**Required work**
Your output should be each line from the material below that has the word "Left".

**Data in this exercise**
----------

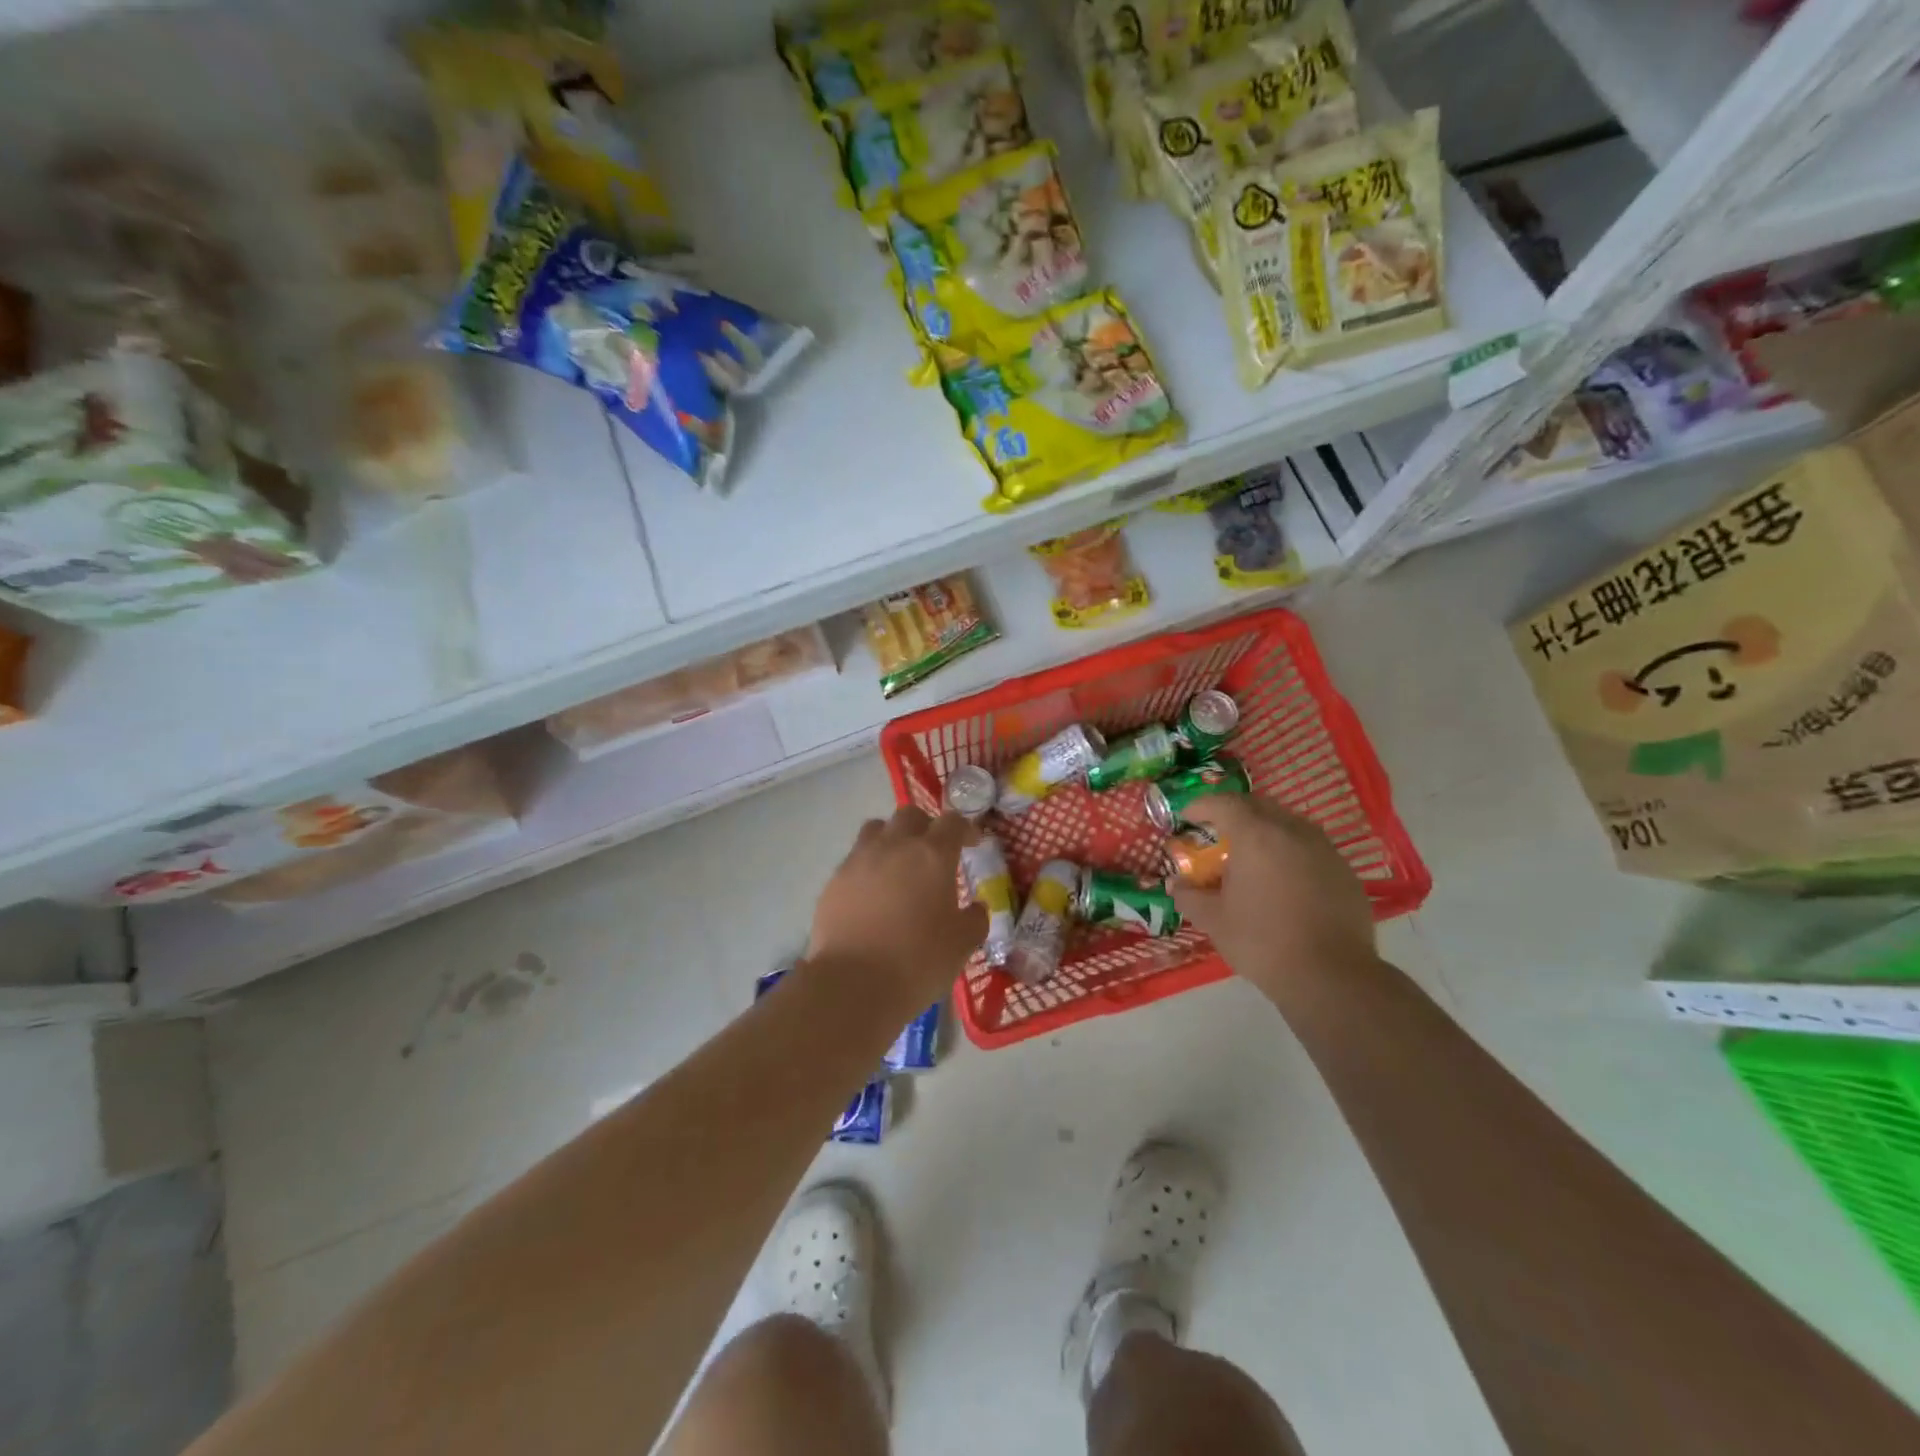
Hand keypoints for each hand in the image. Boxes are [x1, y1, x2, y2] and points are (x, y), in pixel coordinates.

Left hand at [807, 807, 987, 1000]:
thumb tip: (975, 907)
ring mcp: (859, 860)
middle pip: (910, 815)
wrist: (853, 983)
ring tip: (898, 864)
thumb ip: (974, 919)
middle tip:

----------

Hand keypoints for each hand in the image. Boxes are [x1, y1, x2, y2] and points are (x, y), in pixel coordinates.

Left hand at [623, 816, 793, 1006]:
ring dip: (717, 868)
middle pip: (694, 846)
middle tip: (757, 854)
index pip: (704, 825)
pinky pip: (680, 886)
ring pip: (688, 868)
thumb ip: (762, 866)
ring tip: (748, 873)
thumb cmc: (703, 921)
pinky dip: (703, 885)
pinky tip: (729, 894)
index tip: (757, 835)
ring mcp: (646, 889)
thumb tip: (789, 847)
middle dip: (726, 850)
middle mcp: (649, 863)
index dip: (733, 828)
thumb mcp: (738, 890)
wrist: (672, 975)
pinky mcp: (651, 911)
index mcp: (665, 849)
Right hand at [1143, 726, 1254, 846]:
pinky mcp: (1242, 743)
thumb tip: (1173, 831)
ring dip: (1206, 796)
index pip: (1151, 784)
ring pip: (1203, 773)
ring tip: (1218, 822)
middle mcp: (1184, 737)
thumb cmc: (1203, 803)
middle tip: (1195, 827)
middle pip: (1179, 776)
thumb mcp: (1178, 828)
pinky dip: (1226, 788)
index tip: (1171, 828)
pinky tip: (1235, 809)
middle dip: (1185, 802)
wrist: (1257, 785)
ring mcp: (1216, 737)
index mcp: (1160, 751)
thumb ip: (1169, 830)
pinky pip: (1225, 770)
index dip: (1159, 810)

----------

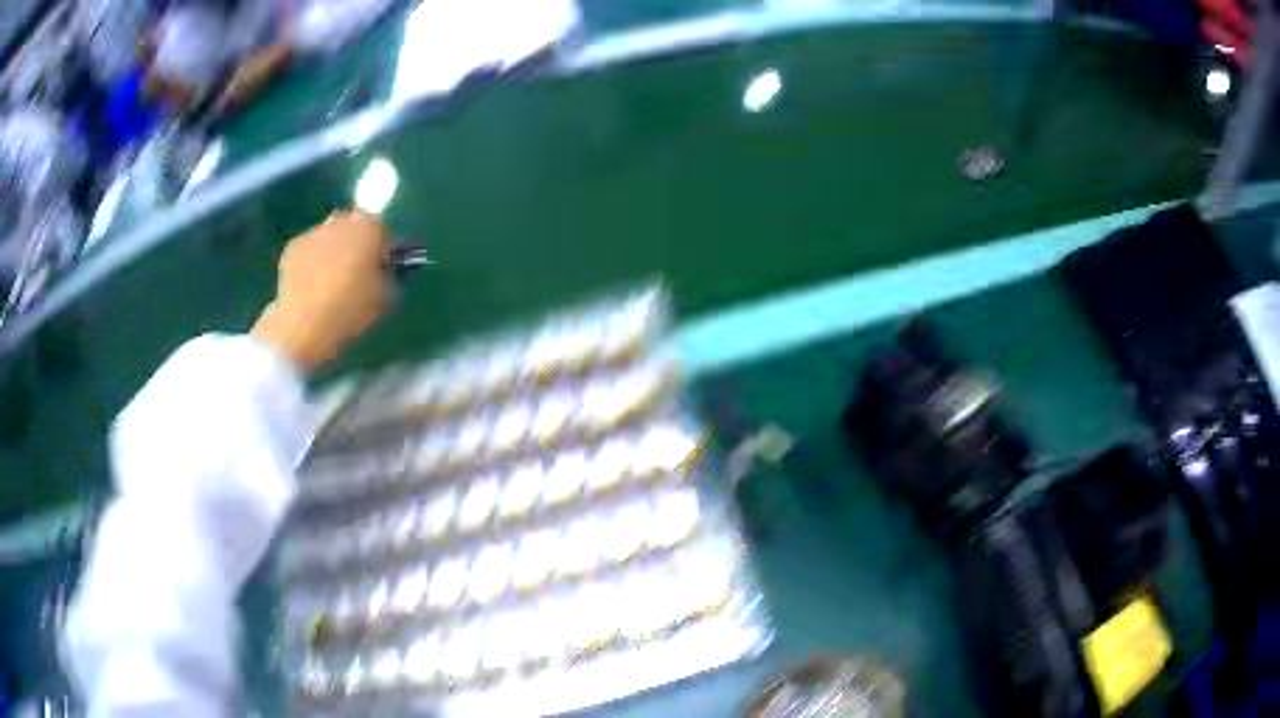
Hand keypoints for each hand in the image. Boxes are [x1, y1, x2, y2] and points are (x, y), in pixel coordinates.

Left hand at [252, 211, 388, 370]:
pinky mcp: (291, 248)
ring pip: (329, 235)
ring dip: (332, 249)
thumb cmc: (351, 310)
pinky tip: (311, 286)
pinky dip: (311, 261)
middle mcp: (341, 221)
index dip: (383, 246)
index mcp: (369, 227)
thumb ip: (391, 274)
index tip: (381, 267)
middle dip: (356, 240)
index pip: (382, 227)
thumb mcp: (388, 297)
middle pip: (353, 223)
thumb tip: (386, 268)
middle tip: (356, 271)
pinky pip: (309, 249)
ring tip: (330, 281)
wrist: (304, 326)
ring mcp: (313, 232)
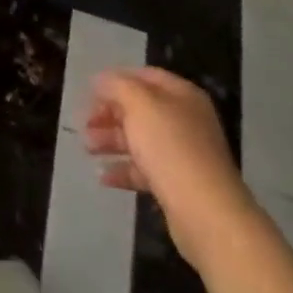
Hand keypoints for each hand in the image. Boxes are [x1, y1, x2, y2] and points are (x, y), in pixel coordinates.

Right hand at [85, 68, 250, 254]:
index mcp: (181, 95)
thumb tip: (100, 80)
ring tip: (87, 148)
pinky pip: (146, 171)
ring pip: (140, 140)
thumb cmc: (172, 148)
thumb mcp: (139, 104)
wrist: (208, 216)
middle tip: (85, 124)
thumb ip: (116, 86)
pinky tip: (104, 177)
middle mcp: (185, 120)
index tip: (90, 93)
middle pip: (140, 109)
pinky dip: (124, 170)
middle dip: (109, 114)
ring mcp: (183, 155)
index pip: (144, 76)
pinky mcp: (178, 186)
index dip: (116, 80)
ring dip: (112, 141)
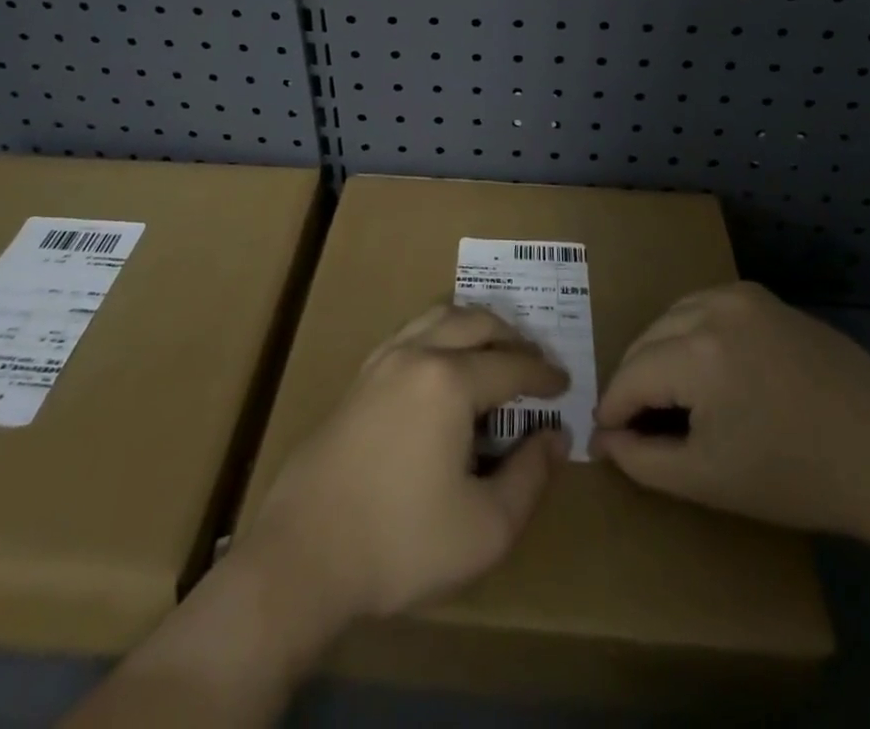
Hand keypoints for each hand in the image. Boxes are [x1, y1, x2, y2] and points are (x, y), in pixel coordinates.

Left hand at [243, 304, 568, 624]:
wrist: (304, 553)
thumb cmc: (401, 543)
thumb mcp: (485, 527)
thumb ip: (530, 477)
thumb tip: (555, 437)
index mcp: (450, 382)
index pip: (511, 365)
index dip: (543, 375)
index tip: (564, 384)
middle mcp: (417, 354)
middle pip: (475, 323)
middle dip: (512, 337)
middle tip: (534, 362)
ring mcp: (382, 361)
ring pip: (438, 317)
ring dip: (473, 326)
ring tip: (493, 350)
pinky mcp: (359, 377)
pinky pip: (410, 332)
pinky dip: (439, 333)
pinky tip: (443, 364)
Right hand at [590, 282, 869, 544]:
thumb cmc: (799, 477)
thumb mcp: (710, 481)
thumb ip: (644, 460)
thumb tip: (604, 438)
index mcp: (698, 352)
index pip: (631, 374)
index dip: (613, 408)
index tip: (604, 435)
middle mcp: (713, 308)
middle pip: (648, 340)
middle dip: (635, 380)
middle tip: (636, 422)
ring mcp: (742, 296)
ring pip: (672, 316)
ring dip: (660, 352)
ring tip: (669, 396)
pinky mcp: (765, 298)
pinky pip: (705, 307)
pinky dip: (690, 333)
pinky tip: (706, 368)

----------

**Expected output**
Left hand at [807, 807, 987, 1000]:
Left hand at [623, 816, 793, 1006]:
Left hand at [252, 211, 388, 370]:
Left hand at [243, 304, 568, 624]:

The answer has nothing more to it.